Text shown>
=======

View Full Version : Foster dog mostly good, but doesn't listen
Gina Coman
04-18-2005, 08:37 AM
I'm fostering a 2-year old med-sized, terrier cross named Brandy, from our local SPCA. I have had her just 2 weeks now, and am helping determine and care for her skin problem w/ a private vet now. Skin problems are quite common here in our Singapore muggy climate: she has a paw-nibbling/overall itching condition, treated as fungal before and may actually be allergy-related. Anyways, she came from a friend who fostered her before moving away...she is already housetrained, has no separation anxiety issues, doesn't bark for no reason, learns various commands easily, and sleeps outside bedroom until invited back in. She has a great personality, gets on well with all dogs, big & small.
However, she does display bouts of dominant aggressive play with us (and prior carer), always tries to play tug-of-war with towels, sometimes "play-growling" with it, etc. she also jumps and playbites a lot (sometimes hard, which can hurt - I felt like a pin cushion during my first week.) She doesn't respond to deep vocals of "NO!", pushing off, nor ignoring. It does seem to help to quickly separate her from me, by closing door in whatever room I'm in. She doesn't bark when that happens, it does seem to be an effective "time-out" method. However, I would prefer her to respond to NO. I reward and praise her when she is good. Plus, I've organized a few doggie playdates, hoping she'll learn better by playing with them. After speaking to former foster friend's ex-boyfriend, turns out he actually encouraged her rough-housing with him, so she may be confused now.

=======

Page segmentation data:
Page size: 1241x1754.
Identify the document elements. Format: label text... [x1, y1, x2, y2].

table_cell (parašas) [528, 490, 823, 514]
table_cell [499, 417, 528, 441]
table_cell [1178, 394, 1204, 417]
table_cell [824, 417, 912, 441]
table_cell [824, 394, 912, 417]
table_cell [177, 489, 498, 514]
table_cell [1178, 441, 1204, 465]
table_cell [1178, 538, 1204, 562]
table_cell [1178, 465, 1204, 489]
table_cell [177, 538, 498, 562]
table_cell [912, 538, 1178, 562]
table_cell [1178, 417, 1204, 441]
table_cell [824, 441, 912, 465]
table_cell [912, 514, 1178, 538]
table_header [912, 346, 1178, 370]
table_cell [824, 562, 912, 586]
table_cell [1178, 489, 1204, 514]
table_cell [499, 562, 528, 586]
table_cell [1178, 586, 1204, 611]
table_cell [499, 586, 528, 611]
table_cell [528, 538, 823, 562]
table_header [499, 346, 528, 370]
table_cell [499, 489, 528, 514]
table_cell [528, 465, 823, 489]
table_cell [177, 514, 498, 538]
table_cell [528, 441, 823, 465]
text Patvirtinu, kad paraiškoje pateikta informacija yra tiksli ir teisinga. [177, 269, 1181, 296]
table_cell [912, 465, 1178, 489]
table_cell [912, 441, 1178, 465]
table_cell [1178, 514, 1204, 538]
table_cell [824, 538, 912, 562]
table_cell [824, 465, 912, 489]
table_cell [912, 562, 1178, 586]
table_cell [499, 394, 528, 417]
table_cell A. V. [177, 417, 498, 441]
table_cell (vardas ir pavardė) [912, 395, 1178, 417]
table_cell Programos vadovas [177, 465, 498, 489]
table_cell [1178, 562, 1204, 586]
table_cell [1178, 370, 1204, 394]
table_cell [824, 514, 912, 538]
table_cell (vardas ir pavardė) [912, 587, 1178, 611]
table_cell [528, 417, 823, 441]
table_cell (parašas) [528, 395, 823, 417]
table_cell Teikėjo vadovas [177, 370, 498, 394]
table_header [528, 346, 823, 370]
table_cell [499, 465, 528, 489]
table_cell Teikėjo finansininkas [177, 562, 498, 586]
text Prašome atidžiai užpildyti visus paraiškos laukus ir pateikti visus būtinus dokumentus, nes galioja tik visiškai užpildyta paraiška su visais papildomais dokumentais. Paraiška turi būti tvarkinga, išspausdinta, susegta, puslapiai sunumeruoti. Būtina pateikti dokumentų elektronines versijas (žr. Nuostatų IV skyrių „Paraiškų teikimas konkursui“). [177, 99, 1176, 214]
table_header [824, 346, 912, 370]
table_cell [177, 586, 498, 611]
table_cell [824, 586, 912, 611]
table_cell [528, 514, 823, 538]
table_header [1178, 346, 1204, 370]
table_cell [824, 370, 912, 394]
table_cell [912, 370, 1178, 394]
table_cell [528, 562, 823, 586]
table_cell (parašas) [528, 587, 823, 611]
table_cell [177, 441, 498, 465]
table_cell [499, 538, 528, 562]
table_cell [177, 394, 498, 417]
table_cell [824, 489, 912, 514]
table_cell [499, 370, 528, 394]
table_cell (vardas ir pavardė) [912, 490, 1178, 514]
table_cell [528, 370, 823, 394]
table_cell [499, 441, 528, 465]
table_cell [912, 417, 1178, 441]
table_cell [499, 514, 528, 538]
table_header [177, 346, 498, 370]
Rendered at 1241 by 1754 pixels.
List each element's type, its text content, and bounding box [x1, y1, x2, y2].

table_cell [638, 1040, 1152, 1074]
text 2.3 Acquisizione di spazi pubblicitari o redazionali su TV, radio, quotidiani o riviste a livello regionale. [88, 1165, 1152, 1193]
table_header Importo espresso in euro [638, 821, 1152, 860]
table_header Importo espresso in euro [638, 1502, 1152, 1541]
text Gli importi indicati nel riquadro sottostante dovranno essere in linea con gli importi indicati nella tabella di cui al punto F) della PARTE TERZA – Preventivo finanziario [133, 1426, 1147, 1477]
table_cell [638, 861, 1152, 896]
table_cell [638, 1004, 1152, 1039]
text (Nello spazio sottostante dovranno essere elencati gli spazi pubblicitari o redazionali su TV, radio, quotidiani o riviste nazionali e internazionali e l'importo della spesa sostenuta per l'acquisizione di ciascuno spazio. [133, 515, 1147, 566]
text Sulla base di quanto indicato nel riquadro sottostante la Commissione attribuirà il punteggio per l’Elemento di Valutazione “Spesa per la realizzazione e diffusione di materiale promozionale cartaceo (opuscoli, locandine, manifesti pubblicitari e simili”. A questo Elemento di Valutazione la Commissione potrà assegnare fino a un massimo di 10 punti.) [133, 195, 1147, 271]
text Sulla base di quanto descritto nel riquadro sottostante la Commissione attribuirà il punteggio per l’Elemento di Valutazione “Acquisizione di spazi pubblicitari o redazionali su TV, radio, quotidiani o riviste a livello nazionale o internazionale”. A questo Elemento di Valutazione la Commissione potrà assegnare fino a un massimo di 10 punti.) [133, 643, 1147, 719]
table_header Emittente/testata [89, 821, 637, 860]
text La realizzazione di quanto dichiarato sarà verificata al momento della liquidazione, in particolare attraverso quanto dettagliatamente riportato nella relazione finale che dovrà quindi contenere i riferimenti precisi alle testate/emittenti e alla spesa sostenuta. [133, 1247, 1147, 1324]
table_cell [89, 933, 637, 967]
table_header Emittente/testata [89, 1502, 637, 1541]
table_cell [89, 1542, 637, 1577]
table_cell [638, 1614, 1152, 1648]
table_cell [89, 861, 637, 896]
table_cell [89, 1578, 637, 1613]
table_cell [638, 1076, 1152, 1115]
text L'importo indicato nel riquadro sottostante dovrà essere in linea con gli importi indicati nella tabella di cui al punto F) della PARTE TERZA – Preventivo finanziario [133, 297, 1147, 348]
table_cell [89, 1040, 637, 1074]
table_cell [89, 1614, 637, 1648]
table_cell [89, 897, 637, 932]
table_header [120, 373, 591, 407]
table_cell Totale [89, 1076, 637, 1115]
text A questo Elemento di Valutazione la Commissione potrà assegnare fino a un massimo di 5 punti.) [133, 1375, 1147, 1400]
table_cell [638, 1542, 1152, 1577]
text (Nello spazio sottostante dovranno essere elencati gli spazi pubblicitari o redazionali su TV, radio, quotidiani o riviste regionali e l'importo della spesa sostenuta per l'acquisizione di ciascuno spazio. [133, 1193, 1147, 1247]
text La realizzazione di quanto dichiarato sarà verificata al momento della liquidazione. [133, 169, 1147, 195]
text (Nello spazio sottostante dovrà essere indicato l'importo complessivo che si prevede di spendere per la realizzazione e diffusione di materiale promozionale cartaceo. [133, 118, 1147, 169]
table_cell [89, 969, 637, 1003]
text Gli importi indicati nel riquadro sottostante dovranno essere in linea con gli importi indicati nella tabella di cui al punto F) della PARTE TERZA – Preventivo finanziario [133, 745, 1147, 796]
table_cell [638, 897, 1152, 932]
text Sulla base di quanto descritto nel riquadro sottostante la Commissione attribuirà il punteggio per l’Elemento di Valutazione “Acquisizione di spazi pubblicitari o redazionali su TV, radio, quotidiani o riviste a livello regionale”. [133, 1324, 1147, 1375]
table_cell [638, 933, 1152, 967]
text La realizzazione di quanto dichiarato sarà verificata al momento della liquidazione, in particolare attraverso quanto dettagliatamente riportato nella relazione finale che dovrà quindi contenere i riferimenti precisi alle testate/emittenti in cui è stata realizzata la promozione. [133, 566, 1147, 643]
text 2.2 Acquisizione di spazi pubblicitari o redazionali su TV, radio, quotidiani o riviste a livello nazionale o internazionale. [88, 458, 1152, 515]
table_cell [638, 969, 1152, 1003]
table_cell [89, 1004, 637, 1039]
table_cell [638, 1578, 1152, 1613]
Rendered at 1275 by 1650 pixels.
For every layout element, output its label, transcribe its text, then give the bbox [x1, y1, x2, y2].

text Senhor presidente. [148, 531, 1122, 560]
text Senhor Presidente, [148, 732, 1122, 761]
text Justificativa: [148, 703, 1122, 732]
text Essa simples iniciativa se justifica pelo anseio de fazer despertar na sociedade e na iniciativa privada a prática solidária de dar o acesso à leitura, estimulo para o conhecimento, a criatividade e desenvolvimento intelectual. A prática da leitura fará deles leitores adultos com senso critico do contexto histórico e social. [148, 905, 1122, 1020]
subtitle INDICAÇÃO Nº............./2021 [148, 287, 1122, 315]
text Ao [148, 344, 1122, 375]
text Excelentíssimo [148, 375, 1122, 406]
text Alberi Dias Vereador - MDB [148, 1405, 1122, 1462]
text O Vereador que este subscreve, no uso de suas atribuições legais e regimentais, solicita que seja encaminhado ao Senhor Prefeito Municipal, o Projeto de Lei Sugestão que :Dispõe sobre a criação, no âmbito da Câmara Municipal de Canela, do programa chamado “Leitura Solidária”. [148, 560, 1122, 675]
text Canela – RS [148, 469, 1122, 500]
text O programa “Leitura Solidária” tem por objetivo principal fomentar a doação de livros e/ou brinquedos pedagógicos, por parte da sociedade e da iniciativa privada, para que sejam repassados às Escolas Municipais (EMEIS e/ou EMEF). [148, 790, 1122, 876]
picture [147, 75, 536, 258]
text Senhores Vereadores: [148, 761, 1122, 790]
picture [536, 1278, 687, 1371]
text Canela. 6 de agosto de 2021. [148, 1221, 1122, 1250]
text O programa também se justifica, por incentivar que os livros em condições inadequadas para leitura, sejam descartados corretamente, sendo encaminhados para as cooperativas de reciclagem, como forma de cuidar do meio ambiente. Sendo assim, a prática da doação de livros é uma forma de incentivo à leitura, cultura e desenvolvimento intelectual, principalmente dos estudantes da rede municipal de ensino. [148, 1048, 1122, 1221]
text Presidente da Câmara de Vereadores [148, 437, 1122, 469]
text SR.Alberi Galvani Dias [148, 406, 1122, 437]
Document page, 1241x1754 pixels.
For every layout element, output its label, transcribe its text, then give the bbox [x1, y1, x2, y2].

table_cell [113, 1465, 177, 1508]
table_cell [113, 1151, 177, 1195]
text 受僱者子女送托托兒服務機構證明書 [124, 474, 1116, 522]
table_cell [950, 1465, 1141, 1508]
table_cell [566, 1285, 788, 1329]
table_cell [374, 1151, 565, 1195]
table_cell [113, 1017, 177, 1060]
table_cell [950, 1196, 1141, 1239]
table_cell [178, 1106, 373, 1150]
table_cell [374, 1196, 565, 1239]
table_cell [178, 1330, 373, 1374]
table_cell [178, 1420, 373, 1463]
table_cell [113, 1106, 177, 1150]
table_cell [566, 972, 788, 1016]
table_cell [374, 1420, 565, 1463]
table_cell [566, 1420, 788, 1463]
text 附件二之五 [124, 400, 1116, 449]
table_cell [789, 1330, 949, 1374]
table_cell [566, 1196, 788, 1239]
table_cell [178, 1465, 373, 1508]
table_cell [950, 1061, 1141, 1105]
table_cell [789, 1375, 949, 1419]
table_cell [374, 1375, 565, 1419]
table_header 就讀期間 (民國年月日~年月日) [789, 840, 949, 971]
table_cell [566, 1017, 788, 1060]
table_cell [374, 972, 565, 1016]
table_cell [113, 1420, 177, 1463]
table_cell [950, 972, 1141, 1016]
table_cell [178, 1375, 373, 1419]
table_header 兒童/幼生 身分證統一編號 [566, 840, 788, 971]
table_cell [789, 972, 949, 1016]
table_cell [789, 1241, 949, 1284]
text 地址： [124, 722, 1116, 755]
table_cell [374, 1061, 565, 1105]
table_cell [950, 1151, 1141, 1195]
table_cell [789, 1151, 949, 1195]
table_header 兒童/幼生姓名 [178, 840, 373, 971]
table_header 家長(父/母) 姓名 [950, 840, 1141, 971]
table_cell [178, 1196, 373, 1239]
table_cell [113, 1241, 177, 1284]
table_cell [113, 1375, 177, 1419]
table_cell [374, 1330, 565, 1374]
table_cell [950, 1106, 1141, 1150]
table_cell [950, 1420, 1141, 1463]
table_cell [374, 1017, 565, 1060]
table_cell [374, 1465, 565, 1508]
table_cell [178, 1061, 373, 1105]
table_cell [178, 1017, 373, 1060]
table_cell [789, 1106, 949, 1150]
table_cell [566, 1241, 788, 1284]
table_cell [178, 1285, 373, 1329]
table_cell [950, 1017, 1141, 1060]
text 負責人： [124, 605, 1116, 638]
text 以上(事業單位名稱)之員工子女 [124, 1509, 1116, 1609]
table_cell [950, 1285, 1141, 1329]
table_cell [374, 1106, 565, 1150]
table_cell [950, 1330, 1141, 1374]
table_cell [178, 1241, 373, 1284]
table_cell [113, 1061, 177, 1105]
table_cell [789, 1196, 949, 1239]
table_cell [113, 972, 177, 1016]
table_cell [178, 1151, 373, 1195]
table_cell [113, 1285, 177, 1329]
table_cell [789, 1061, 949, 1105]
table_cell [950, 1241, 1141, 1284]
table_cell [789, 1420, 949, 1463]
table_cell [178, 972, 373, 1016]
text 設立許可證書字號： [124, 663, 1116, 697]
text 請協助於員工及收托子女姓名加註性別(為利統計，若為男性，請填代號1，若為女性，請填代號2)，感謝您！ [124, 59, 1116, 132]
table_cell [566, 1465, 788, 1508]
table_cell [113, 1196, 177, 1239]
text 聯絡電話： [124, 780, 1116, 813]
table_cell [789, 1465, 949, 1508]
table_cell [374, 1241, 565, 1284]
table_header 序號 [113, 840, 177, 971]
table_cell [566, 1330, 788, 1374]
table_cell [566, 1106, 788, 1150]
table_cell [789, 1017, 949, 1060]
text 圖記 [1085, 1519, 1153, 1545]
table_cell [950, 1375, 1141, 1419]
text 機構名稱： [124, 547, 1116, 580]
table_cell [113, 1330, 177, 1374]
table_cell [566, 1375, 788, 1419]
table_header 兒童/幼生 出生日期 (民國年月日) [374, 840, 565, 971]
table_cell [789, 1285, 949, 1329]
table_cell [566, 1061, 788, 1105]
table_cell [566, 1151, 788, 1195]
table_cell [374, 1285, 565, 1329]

=======

What to do> Copy the foster dog post from "However, she does" to "be confused now.", and switch "towels" to "socks".

Response>
However, she does display bouts of dominant aggressive play with us (and prior carer), always tries to play tug-of-war with socks, sometimes "play-growling" with it, etc. she also jumps and playbites a lot (sometimes hard, which can hurt - I felt like a pin cushion during my first week.) She doesn't respond to deep vocals of "NO!", pushing off, nor ignoring. It does seem to help to quickly separate her from me, by closing door in whatever room I'm in. She doesn't bark when that happens, it does seem to be an effective "time-out" method. However, I would prefer her to respond to NO. I reward and praise her when she is good. Plus, I've organized a few doggie playdates, hoping she'll learn better by playing with them. After speaking to former foster friend's ex-boyfriend, turns out he actually encouraged her rough-housing with him, so she may be confused now.